▸ PROBLEM REQUIREMENTS
Take the entries below and print only the lines from the one with "vase: present [784,544,812,603]" through the one with "vase: none [208,221,229,260]", exactly as they stand, both ends included.

+++ SOURCE INFORMATION

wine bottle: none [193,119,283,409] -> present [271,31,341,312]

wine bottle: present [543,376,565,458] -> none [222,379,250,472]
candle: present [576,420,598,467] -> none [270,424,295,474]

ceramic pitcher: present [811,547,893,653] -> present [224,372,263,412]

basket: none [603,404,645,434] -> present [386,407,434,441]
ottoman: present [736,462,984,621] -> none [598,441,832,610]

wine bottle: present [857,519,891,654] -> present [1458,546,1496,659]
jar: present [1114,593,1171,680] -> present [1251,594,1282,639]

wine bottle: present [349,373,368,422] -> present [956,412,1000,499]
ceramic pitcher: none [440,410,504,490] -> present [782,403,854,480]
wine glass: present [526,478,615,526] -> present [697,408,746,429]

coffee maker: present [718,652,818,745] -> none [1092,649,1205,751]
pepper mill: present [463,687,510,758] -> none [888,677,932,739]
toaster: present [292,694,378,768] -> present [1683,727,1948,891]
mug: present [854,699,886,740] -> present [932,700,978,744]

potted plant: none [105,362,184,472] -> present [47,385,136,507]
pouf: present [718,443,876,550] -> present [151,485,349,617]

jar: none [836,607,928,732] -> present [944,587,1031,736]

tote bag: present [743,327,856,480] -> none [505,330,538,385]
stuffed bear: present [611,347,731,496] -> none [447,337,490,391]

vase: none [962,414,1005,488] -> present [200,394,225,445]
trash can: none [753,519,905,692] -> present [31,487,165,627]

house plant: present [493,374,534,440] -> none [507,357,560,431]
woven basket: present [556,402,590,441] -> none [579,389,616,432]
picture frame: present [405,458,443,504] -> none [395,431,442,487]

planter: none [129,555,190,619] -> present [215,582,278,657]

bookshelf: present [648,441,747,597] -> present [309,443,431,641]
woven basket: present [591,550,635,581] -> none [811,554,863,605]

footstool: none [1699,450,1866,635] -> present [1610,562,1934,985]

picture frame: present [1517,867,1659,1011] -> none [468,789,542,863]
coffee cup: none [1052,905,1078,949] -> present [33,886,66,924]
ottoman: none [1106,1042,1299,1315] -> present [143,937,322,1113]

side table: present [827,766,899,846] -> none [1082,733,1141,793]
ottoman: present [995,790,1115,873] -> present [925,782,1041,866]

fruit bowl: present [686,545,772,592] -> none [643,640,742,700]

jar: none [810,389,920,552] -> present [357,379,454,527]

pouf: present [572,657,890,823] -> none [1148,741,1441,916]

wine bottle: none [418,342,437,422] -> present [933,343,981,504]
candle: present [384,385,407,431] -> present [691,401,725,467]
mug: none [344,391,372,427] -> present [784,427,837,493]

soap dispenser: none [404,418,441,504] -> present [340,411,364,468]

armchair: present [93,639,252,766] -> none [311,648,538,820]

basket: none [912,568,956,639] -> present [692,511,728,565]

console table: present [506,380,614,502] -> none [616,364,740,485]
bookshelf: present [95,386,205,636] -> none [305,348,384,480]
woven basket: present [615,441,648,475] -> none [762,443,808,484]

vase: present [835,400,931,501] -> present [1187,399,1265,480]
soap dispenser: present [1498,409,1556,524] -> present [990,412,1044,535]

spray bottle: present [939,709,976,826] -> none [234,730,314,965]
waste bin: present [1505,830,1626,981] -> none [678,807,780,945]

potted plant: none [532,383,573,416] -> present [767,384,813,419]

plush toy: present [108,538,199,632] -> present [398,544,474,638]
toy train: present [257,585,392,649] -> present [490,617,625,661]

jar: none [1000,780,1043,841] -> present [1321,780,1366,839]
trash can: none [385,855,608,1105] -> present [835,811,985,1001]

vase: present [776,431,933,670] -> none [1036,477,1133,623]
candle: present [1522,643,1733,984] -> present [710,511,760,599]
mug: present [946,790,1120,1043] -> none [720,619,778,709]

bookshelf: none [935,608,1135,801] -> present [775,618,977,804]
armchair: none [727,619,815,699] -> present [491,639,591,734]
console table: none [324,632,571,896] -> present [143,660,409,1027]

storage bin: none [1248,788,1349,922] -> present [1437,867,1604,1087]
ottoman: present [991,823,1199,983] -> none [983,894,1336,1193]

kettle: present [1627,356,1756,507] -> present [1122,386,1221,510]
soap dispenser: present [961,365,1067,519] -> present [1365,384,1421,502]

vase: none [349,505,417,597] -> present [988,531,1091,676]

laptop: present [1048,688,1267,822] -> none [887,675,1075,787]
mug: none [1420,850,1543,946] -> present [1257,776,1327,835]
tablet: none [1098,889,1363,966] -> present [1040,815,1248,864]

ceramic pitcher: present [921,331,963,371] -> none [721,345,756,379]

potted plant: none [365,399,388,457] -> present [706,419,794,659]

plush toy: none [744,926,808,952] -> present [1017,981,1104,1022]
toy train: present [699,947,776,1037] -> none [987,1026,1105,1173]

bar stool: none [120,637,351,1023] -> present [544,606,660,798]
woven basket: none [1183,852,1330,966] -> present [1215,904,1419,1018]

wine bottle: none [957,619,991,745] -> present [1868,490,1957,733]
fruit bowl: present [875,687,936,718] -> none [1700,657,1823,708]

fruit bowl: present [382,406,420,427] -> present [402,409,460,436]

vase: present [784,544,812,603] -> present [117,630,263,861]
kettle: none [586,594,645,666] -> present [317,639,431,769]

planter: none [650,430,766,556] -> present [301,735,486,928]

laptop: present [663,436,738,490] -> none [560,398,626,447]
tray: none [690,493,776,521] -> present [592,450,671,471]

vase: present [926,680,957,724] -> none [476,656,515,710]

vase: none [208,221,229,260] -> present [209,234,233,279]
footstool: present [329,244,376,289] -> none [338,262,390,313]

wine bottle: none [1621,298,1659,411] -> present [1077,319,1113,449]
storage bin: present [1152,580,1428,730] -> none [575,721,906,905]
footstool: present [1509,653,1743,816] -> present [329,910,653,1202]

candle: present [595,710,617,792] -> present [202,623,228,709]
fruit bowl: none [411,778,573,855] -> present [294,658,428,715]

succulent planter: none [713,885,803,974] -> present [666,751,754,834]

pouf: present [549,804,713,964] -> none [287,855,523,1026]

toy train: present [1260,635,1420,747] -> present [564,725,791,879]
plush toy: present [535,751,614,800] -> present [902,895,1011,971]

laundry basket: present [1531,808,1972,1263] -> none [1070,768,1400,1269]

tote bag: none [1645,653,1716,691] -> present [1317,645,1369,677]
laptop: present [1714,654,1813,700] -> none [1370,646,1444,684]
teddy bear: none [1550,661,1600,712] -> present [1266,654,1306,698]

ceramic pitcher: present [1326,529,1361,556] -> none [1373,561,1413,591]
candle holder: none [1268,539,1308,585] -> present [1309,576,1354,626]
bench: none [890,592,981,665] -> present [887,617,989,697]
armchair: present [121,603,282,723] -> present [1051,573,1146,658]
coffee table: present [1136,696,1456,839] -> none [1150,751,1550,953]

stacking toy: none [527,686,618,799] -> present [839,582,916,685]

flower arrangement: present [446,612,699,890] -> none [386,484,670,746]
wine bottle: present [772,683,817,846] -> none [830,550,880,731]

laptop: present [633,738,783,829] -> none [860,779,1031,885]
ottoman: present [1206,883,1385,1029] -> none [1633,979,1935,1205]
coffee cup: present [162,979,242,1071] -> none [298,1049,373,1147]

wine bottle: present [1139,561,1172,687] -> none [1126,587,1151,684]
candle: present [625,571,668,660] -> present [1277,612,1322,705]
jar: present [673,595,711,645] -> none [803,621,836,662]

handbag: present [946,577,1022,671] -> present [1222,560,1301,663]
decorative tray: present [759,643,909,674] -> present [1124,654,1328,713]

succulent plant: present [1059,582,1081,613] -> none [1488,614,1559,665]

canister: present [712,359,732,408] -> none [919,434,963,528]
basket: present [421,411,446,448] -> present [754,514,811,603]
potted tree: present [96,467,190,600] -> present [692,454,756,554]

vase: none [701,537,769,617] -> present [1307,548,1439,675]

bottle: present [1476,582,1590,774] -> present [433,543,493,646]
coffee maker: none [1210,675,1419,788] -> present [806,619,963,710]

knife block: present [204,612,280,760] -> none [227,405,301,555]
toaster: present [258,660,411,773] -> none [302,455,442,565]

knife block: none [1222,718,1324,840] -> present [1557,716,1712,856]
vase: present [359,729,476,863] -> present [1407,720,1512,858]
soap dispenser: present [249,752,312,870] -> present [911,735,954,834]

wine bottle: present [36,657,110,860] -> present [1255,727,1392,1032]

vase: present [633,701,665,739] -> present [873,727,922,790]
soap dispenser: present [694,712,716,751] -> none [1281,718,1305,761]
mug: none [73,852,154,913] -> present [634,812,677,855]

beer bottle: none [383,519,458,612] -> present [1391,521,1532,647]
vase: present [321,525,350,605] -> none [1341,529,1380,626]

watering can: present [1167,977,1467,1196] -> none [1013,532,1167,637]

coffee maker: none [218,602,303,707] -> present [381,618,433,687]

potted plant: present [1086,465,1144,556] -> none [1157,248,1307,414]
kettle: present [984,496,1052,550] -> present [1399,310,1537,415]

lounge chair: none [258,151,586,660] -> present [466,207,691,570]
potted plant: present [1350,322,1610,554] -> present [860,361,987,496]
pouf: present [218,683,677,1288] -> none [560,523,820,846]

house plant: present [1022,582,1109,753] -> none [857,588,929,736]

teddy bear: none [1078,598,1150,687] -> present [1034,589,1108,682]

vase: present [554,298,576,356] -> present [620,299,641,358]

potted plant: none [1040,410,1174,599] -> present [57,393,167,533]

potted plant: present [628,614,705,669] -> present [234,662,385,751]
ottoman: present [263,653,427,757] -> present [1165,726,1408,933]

++++++

▸ ANSWER FOR THE TASK
vase: present [784,544,812,603] -> present [117,630,263,861]
kettle: none [586,594,645,666] -> present [317,639,431,769]

planter: none [650,430,766,556] -> present [301,735,486,928]

laptop: present [663,436,738,490] -> none [560,398,626,447]
tray: none [690,493,776,521] -> present [592,450,671,471]

vase: present [926,680,957,724] -> none [476,656,515,710]

vase: none [208,221,229,260] -> present [209,234,233,279]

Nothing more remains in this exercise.